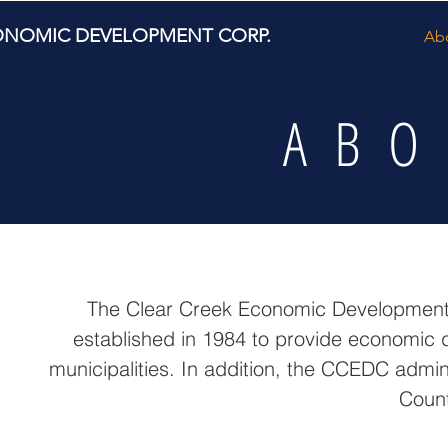
ONOMIC DEVELOPMENT CORP.
Ab
ABO
The Clear Creek Economic Development C
established in 1984 to provide economic 
municipalities. In addition, the CCEDC admi
Count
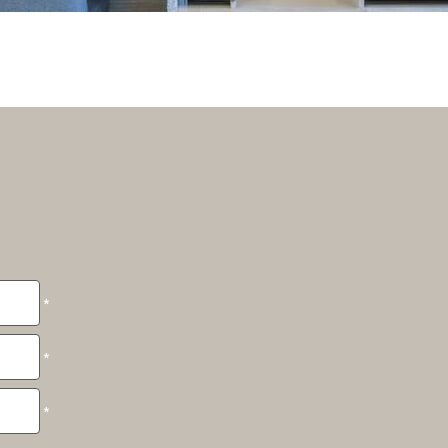
*
*
*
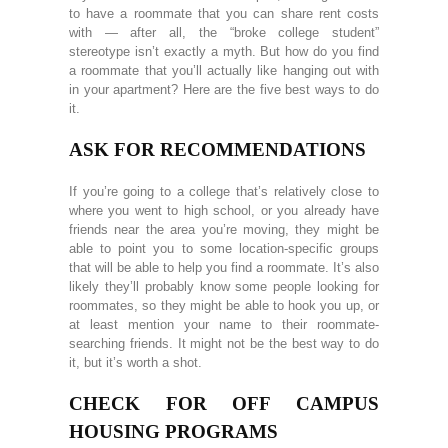
to have a roommate that you can share rent costs
with — after all, the “broke college student”
stereotype isn’t exactly a myth. But how do you find
a roommate that you’ll actually like hanging out with
in your apartment? Here are the five best ways to do
it.
ASK FOR RECOMMENDATIONS
If you’re going to a college that’s relatively close to
where you went to high school, or you already have
friends near the area you’re moving, they might be
able to point you to some location-specific groups
that will be able to help you find a roommate. It’s also
likely they’ll probably know some people looking for
roommates, so they might be able to hook you up, or
at least mention your name to their roommate-
searching friends. It might not be the best way to do
it, but it’s worth a shot.
CHECK FOR OFF CAMPUS
HOUSING PROGRAMS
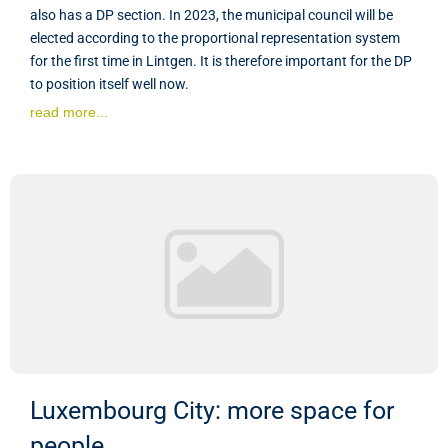
also has a DP section. In 2023, the municipal council will be
elected according to the proportional representation system
for the first time in Lintgen. It is therefore important for the DP
to position itself well now.
read more...
Luxembourg City: more space for
people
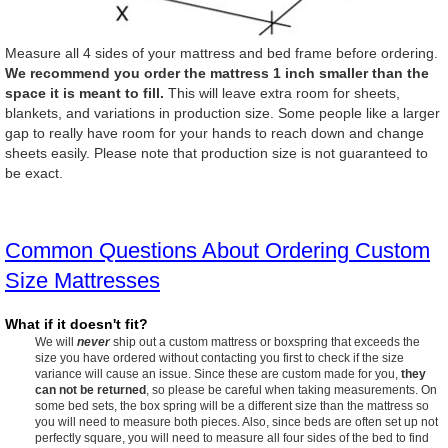
Measure all 4 sides of your mattress and bed frame before ordering.
We recommend you order the mattress 1 inch smaller than the
space it is meant to fill.
This will leave extra room for sheets,
blankets, and variations in production size. Some people like a larger
gap to really have room for your hands to reach down and change
sheets easily. Please note that production size is not guaranteed to
be exact.
Common Questions About Ordering Custom
Size Mattresses
What if it doesn't fit?
We will
never
ship out a custom mattress or boxspring that exceeds the
size you have ordered without contacting you first to check if the size
variance will cause an issue. Since these are custom made for you,
they
can not be returned
, so please be careful when taking measurements. On
some bed sets, the box spring will be a different size than the mattress so
you will need to measure both pieces. Also, since beds are often set up not
perfectly square, you will need to measure all four sides of the bed to find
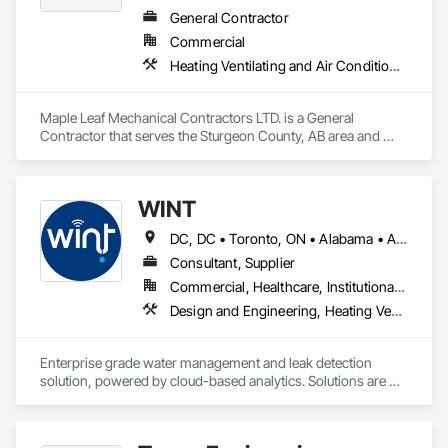
alongside other trades to minimize disruption.

General Contractor
Services include commercial duct cleaning, new construction 
Commercial
cleaning, high-rise and multi-unit systems, and 
rooftop/exhaust cleaning.

Heating Ventilating and Air Conditioning HVAC, Plumbing, Water Based Fire Suppression Systems
Active Air is fully insured, safety compliant, and committed to 
delivering reliable, professional service on every project.
Maple Leaf Mechanical Contractors LTD. is a General 
Contractor that serves the Sturgeon County, AB area and 
specializes in Heating Ventilating and Air Conditioning HVAC, 
Plumbing, Water Based Fire Suppression Systems.
WINT
DC, DC • Toronto, ON • Alabama • Alaska • Alberta • British Columbia • California • Florida • Kentucky • Maine • Manitoba • Maryland • Missouri • New Jersey • New York • North Carolina • Ontario • Oregon • South Carolina • Texas • Virginia • Washington • Wisconsin
Consultant, Supplier
Commercial, Healthcare, Institutional, Residential
Design and Engineering, Heating Ventilating and Air Conditioning HVAC, Plumbing
Enterprise grade water management and leak detection 
solution, powered by cloud-based analytics. Solutions are 
designed to detect and prevent water leaks and waste in 
commercial and industrial facilities, offering real-time 
monitoring and actionable insights to save water and reduce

.....

WORK ORDER:
Print the listing above in full, exactly as written. Omit any pictures.

RESPONSE:
ONOMIC DEVELOPMENT CORP.
Ab
ABO
The Clear Creek Economic Development C
established in 1984 to provide economic 
municipalities. In addition, the CCEDC admi
Count
*
*
*
to have a roommate that you can share rent costs
with — after all, the “broke college student”
stereotype isn’t exactly a myth. But how do you find
a roommate that you’ll actually like hanging out with
in your apartment? Here are the five best ways to do
it.
ASK FOR RECOMMENDATIONS
If you’re going to a college that’s relatively close to
where you went to high school, or you already have
friends near the area you’re moving, they might be
able to point you to some location-specific groups
that will be able to help you find a roommate. It’s also
likely they’ll probably know some people looking for
roommates, so they might be able to hook you up, or
at least mention your name to their roommate-
searching friends. It might not be the best way to do
it, but it’s worth a shot.
CHECK FOR OFF CAMPUS
HOUSING PROGRAMS
also has a DP section. In 2023, the municipal council will be
elected according to the proportional representation system
for the first time in Lintgen. It is therefore important for the DP
to position itself well now.
read more...
Luxembourg City: more space for
people
Measure all 4 sides of your mattress and bed frame before ordering.
We recommend you order the mattress 1 inch smaller than the
space it is meant to fill.
This will leave extra room for sheets,
blankets, and variations in production size. Some people like a larger
gap to really have room for your hands to reach down and change
sheets easily. Please note that production size is not guaranteed to
be exact.
Common Questions About Ordering Custom
Size Mattresses
What if it doesn't fit?
We will
never
ship out a custom mattress or boxspring that exceeds the
size you have ordered without contacting you first to check if the size
variance will cause an issue. Since these are custom made for you,
they
can not be returned
, so please be careful when taking measurements. On
some bed sets, the box spring will be a different size than the mattress so
you will need to measure both pieces. Also, since beds are often set up not
perfectly square, you will need to measure all four sides of the bed to find
alongside other trades to minimize disruption.

General Contractor
Services include commercial duct cleaning, new construction 
Commercial
cleaning, high-rise and multi-unit systems, and 
rooftop/exhaust cleaning.

Heating Ventilating and Air Conditioning HVAC, Plumbing, Water Based Fire Suppression Systems
Active Air is fully insured, safety compliant, and committed to 
delivering reliable, professional service on every project.
Maple Leaf Mechanical Contractors LTD. is a General 
Contractor that serves the Sturgeon County, AB area and 
specializes in Heating Ventilating and Air Conditioning HVAC, 
Plumbing, Water Based Fire Suppression Systems.
WINT
DC, DC • Toronto, ON • Alabama • Alaska • Alberta • British Columbia • California • Florida • Kentucky • Maine • Manitoba • Maryland • Missouri • New Jersey • New York • North Carolina • Ontario • Oregon • South Carolina • Texas • Virginia • Washington • Wisconsin
Consultant, Supplier
Commercial, Healthcare, Institutional, Residential
Design and Engineering, Heating Ventilating and Air Conditioning HVAC, Plumbing
Enterprise grade water management and leak detection 
solution, powered by cloud-based analytics. Solutions are 
designed to detect and prevent water leaks and waste in 
commercial and industrial facilities, offering real-time 
monitoring and actionable insights to save water and reduce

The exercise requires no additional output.